--- Information given ---
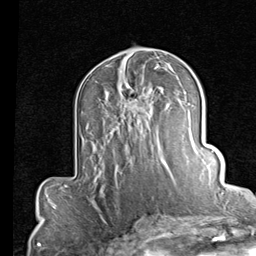
Breast MRI (dynamic contrast-enhanced), one axial slice. Slice 47 of 80 in the series (ordered by position). Cropped to one breast. Dynamic contrast-enhanced series, time point 2 of 7 at this slice position (early post-contrast). 1.5 T. TE 2 ms, TR 5.1 ms. 2 mm slice thickness. 256 × 256 image matrix, field of view 180 × 180 mm. Female patient.
Structures marked on this image (semi-automatic segmentation, software-assisted and operator-edited):
- enhancing-tissue mask used for the functional tumour volume (all voxels passing the contrast-enhancement thresholds inside the analysis volume; usually the tumour): bounding box <120,79,166,167> (left, top, right, bottom; pixels)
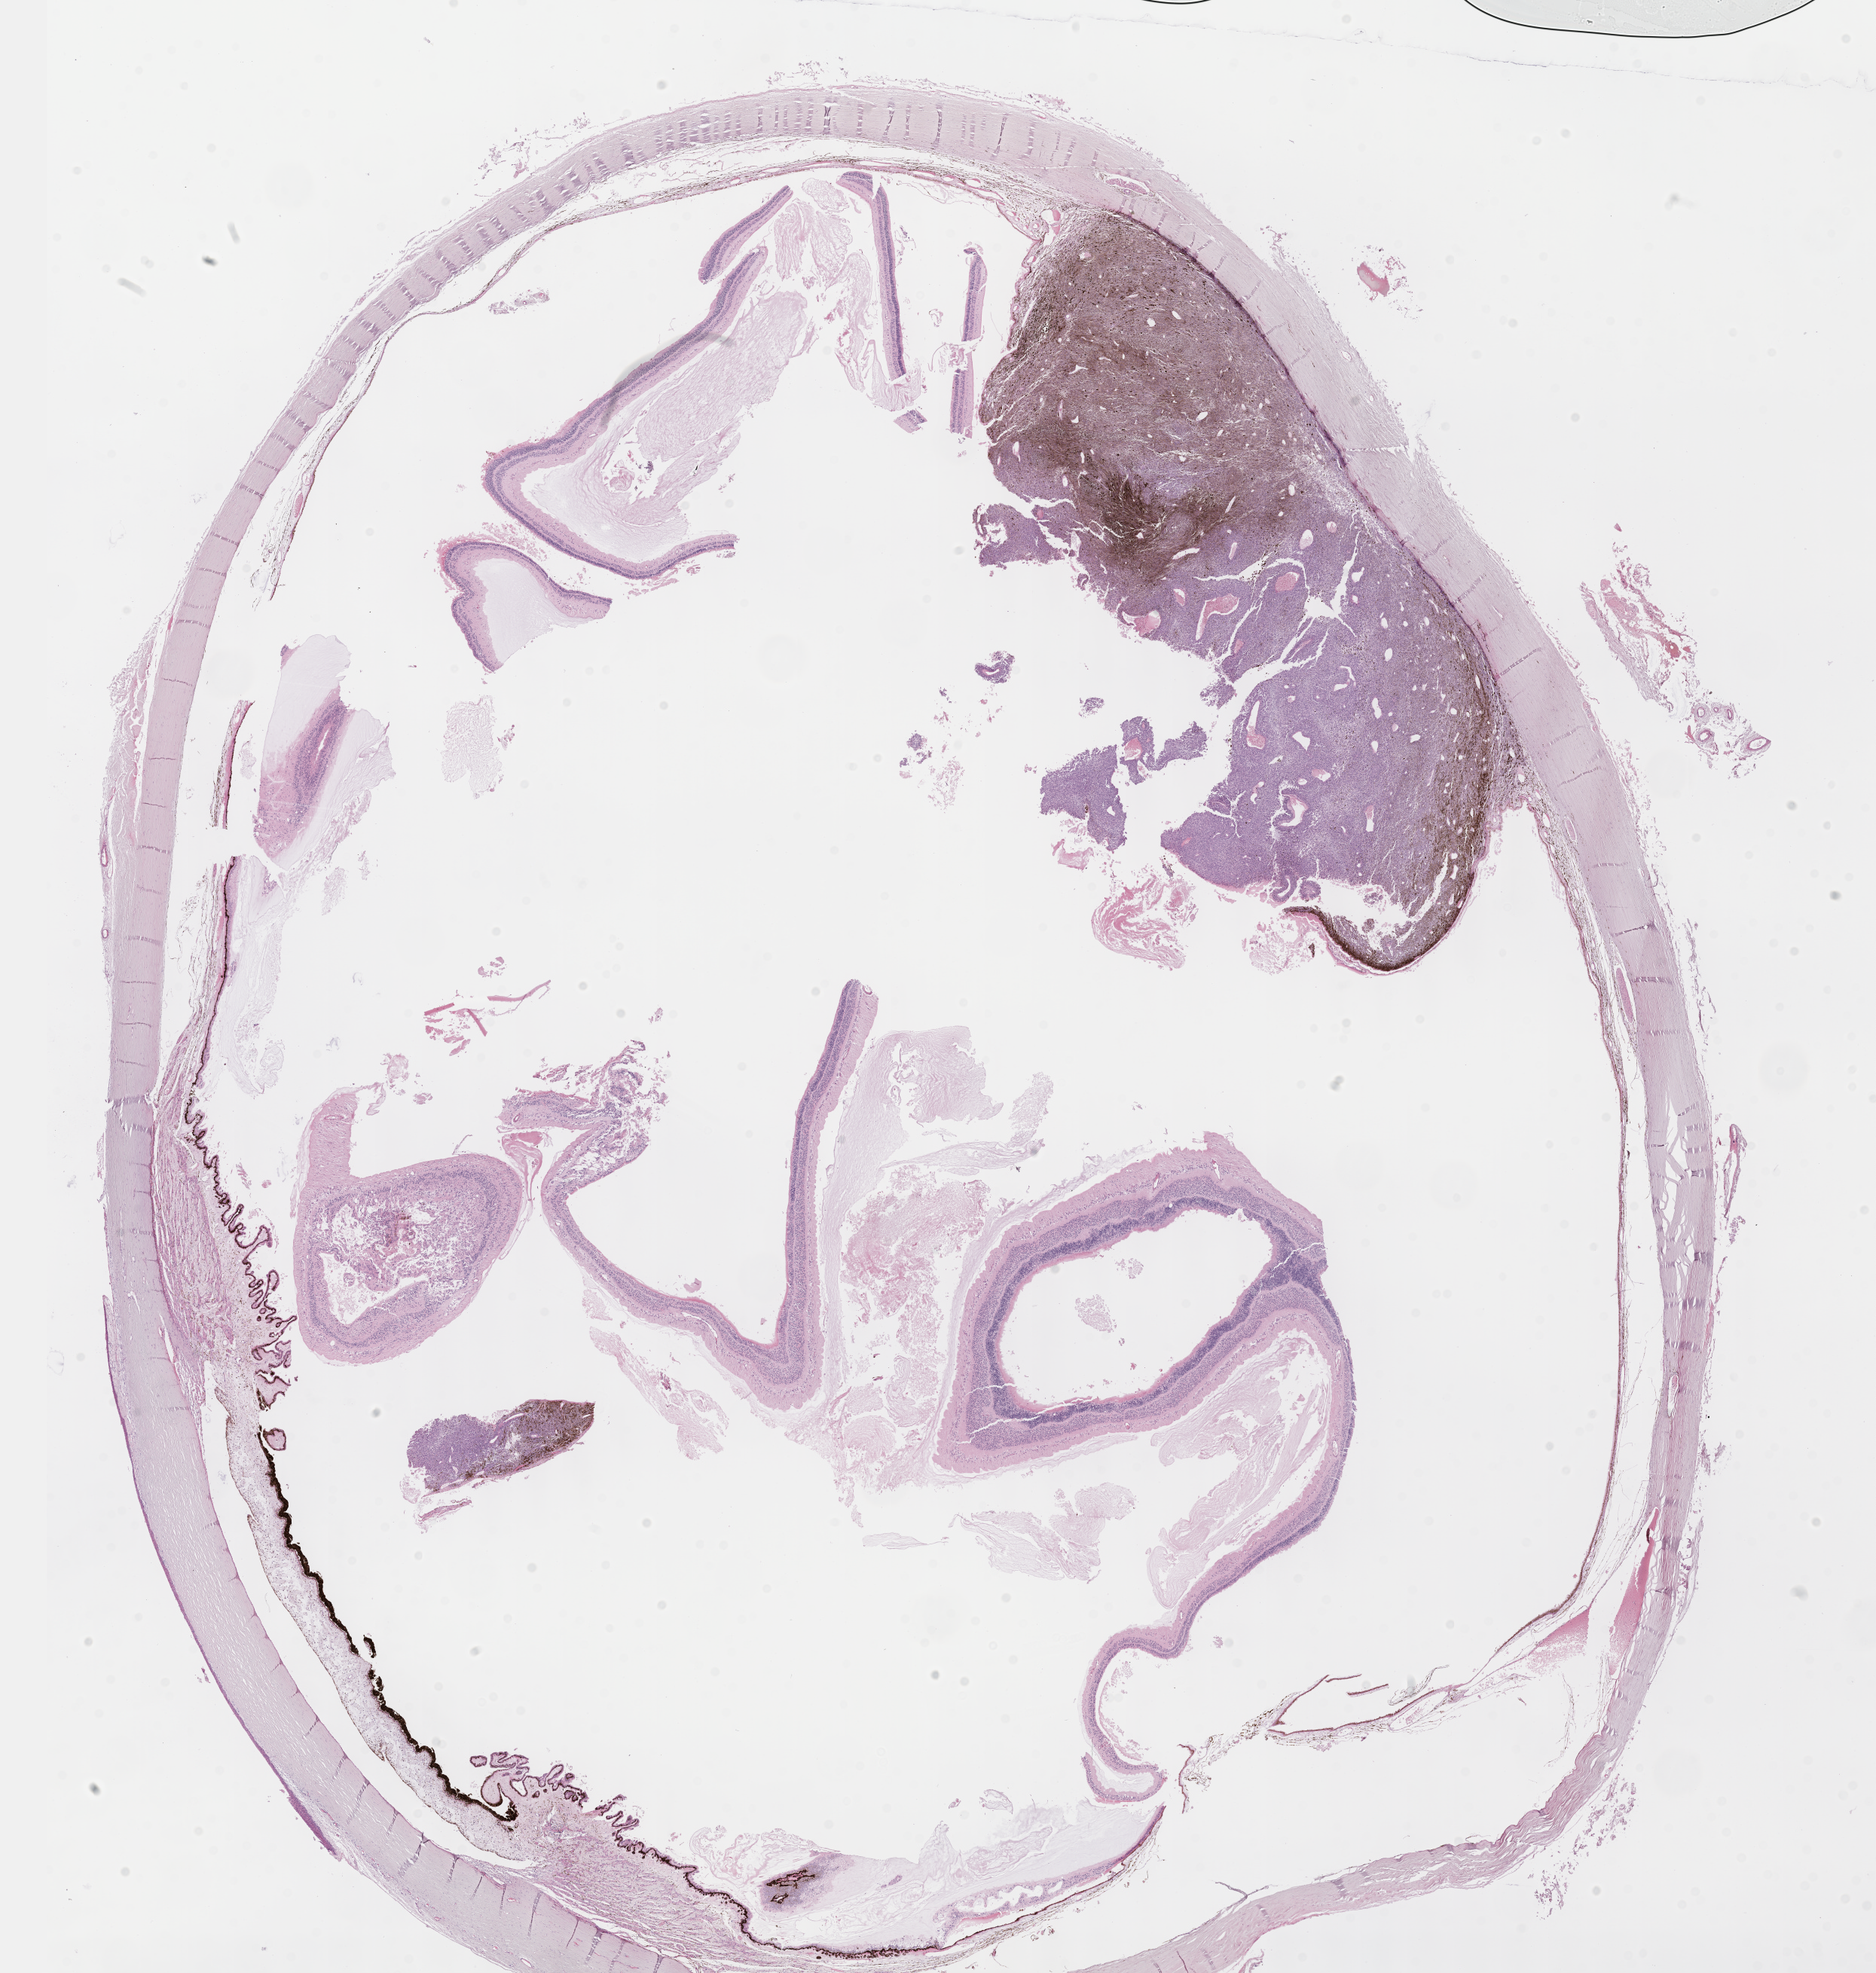
Digitized Hematoxylin and eosin (H&E) stained tissue section (whole slide), low-resolution overview of the scanned area, about 20.1 x 21.2 mm, formalin-fixed paraffin-embedded (FFPE) diagnostic section, uvea, primary tumour sample. Female, age 75 years at initial diagnosis.
Histologic diagnosis: Spindle cell melanoma, NOS (choroid). AJCC pathologic stage: IIB (7th edition).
---
### The task
Return all of the lines above without alteration, minus the pictures.

### Exercise answer
Breast MRI (dynamic contrast-enhanced), one axial slice. Slice 47 of 80 in the series (ordered by position). Cropped to one breast. Dynamic contrast-enhanced series, time point 2 of 7 at this slice position (early post-contrast). 1.5 T. TE 2 ms, TR 5.1 ms. 2 mm slice thickness. 256 × 256 image matrix, field of view 180 × 180 mm. Female patient.
Structures marked on this image (semi-automatic segmentation, software-assisted and operator-edited):
- enhancing-tissue mask used for the functional tumour volume (all voxels passing the contrast-enhancement thresholds inside the analysis volume; usually the tumour): bounding box <120,79,166,167> (left, top, right, bottom; pixels)
Digitized Hematoxylin and eosin (H&E) stained tissue section (whole slide), low-resolution overview of the scanned area, about 20.1 x 21.2 mm, formalin-fixed paraffin-embedded (FFPE) diagnostic section, uvea, primary tumour sample. Female, age 75 years at initial diagnosis.
Histologic diagnosis: Spindle cell melanoma, NOS (choroid). AJCC pathologic stage: IIB (7th edition).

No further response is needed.